Marian frowned slowly. “Wait a minute…is Cecil actually singing that he loves it when she calls him señorita?”
Freddie grimaced a little. “Ye-aah, apparently. Wouldn’t have been my first choice for a proposal song, and I’m not sure the wiener mic was the right move either.”
Marian chortled in agreement. “Can you see Lucie’s face? That damn umbrella on the bulgogi cart is blocking my view.”
“Lucie’s freaking out! Her face has turned bright red.” Freddie laughed.
“She’s mortified, isn’t she?” Marian said.
“Sooooo mortified. I love it!”
As if the spectacle of a hundred dancers on the steps of the Met wasn’t enough, a marching band in full regalia suddenly emerged from the Central Park entrance off Fifth Avenue, backing up the tune with its enormous brass instruments as it snaked around the dancers in front of the museum. Hundreds of tourists were now on the scene filming excitedly with their phones as the song ended and six gold-sequined dancers carried the tall yet surprisingly slight Cecil aloft and twirled him down the steps Esther Williams–style right to where Lucie was standing.
While Cecil was still propped horizontal in the air by the dancers, he reached into the breast pocket of his bespoke Attolini suit, fished out a blue velvet box, jammed it right under Lucie’s nose with one hand, grabbed a real microphone with his other hand, and announced in his distinctive accent—a vaguely Central Texas meets Draco Malfoy meets pretentious French auctioneer accent that he claimed came naturally from having gone to high school at Aiglon—“Lucie, mon ange, innamorata mia, would you do me the greatest honor of becoming my señorita—Mrs. Cecil Pike?”
“Goddamn it, I should have worn my Bottega boots! I can’t see a thing! What’s Lucie doing?”
“Her hands are on her face, but she’s nodding. She looks…stunned.”

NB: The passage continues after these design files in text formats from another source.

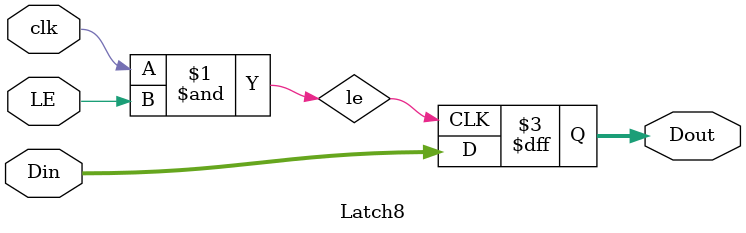
<source format=v>
module Latch8(Din,clk,LE,Dout);
input [7:0] Din;
input clk,LE;
output [7:0] Dout;
reg [7:0] Dout;
wire le;

assign le= clk & LE;

always @(posedge le)
  Dout <= Din;
  
endmodule
</source>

“Ha! I’ll bet she does!” Marian said.
The crowd roared in approval, as Cecil took a bow and announced, “I’d like to thank everyone who helped make this spectacular moment possible. The president of the Met, the chairman of the board of trustees, everyone on the board—especially my mother—the mayor, everyone at the mayor’s office, the board of the New York City Ballet, including Sarah Jessica Parker, the executive director of the Alvin Ailey Dance Foundation, choreographer Yanira Castro, Telsey and Company for casting, Great Performances for catering, and, of course, Laurence Graff of Graff jewelers. Thank you all!”

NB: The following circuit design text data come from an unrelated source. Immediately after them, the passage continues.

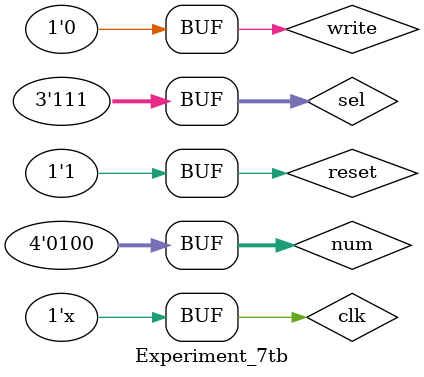
<source format=sv>
`timescale 1ns / 1ps

module Experiment_7tb;

    // Declare test signals
    logic clk;
    logic reset;
    logic write;
    logic [3:0] num;
    logic [2:0] sel;
    logic [6:0] cathode;
    logic [7:0] anode;
    logic dp;

    // Instantiate the DUT (Device Under Test)
    Experiment_7 dut (
        .clk(clk),
        .reset(reset),
        .write(write),
        .num(num),
        .sel(sel),
        .cathode(cathode),
        .anode(anode),
        .dp(dp)
    );

    // Generate a 100 MHz clock (10 ns period)
    always #5 clk = ~clk; 

    initial begin
        // Initialize signals
        clk = 0;
        reset = 1;
        write = 0;
        num = 4'b0000;
        sel = 3'b000;
        #30

        reset = 0; #10
        
        // Write values to different segments
        write = 1; sel = 3'b000; num = 4'b1010; #10
        write = 1; sel = 3'b001; num = 4'b0111; #10
        write = 1; sel = 3'b010; num = 4'b1100; #10
        write = 1; sel = 3'b011; num = 4'b0010; #10
        write = 1; sel = 3'b100; num = 4'b1101; #10
        write = 1; sel = 3'b101; num = 4'b1111; #10
        write = 1; sel = 3'b110; num = 4'b1001; #10
        write = 1; sel = 3'b111; num = 4'b0100; #10

        // Stop writing and observe behavior
        write = 0; 
        
        #270;
        reset = 1; #10;
    end
endmodule
</source>
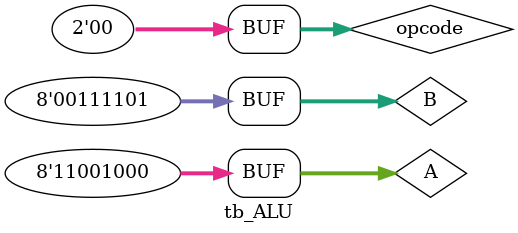
<source format=v>

module tb_ALU();
  wire[7:0] Result;
  reg [7:0] A,B;
  reg [1:0] opcode;
 
  ALU DUT (Result,opcode,A,B);

  initial 
  begin
  #0A=8'd0; B=8'd0; opcode=2'b00;
  #5A=8'd1; B=8'd3; opcode=2'b01;
  #5A=8'd3; B=8'd4; opcode=2'b10;
  #5A=8'd10; B=8'd10; opcode=2'b11;
  #5A=8'd15; B=8'd1; opcode=2'b00;
  #5A=8'd20; B=8'd20; opcode=2'b10;
  #5A=8'd34; B=8'd5; opcode=2'b10;
  #5A=8'd255; B=8'd0; opcode=2'b11;
  #5A=8'd15; B=8'd1; opcode=2'b00;
  #5A=8'd200; B=8'd61; opcode=2'b00;
  end
  endmodule



</source>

“Um, did he thank any of the performers or the band?” Freddie wondered out loud.
“He’s probably too nervous. I’ll give him a pass on that,” Marian said, as they crossed the avenue toward the newly engaged couple.
“You didn’t cry, Mama. I thought you’d be bawling your eyes out.”
“Well, it wasn’t exactly a Mr.-Darcy-getting-down-on-his-knees-in-a-muddy-field kind of moment,” Marian remarked, although she was rather moved by the whole spectacle. Who would have imagined that her Lucie would be proposed to in such a grand manner by the man that Vulture, BuzzFeed, and The Skimm had proclaimed “The Most Eligible Gentleman on the Planet.” She almost teared up at the thought. If only Reggie could have been here to witness this day—maybe now her mother-in-law and all those Churchills would finally stop judging her parenting choices.
“Mom! Freddie! Were you here the whole time?” Lucie shrieked excitedly as she hugged her mother and brother.
“Of course they were. I arranged everything so that they wouldn’t miss a second of our special moment,” Cecil said, beaming proudly.
“Is your mom here too?” Lucie asked, looking around.
“Very funny, Lucie. You know she’s at her couture fittings in Paris.”
“Yes, how could I forget?” Lucie said apologetically.
Breaking the awkward silence, Marian announced, “I promised Freddie his favorite apfelstrudel at Café Sabarsky. Won’t you both join us?”